Elle les frotte avec ses deux poings : il n’y vient pas de rose. Ses lèvres sont fendillées, gercées, épaisses comme des lèvres de nègre. Quand elle sort, le froid les irritant, on les lui fait cacher sous un rond de soie noire doublé de blanc qui s’attache aux oreilles par deux lacets. On la regarde dans la rue. Deux dames anglaises, ont dit en la voyant : Poor child ! Consumptive… Criquet s’en est sentie rehaussée à ses propres yeux. Pourtant elle sait bien qu’elle n’est pas tuberculeuse ; elle ne s’enrhume jamais…

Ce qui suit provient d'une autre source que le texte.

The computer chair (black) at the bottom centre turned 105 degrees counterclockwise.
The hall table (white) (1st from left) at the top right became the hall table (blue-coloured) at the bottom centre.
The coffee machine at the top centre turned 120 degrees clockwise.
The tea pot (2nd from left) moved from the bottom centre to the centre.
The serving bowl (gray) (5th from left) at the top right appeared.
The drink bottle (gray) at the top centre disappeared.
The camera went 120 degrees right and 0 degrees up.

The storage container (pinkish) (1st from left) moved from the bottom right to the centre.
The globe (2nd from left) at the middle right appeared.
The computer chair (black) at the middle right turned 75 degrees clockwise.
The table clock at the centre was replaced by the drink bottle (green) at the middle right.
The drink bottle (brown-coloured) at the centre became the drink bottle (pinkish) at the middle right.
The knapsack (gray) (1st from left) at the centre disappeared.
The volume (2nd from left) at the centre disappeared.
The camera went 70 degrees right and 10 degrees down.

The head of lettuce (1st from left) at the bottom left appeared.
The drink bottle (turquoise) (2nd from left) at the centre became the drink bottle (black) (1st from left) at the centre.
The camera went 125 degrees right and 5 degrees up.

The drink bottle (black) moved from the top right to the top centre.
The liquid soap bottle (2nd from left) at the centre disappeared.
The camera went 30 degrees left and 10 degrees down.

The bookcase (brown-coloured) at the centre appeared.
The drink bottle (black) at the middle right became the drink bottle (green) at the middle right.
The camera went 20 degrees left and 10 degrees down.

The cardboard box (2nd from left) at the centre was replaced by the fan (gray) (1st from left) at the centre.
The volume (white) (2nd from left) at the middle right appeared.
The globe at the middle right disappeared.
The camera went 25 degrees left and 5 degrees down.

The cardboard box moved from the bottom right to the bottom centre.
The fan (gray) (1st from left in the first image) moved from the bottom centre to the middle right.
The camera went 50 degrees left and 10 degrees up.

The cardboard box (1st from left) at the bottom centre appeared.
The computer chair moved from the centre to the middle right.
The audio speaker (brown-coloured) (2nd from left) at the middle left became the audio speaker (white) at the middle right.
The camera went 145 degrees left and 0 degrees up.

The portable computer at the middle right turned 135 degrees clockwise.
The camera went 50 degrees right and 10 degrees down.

— Tu traverses la Mésopotamie en ce moment, mon pauvre Criquet, lui a dit papa l’autre jour.

— La Mésopotamie ?

— Un vilain pays aride où les Hébreux piétinèrent longtemps avant d’arriver à la Terre Promise.

— Je n’y comprends rien, papa.

— Je veux dire que tu es en plein dans l’âge ingrat.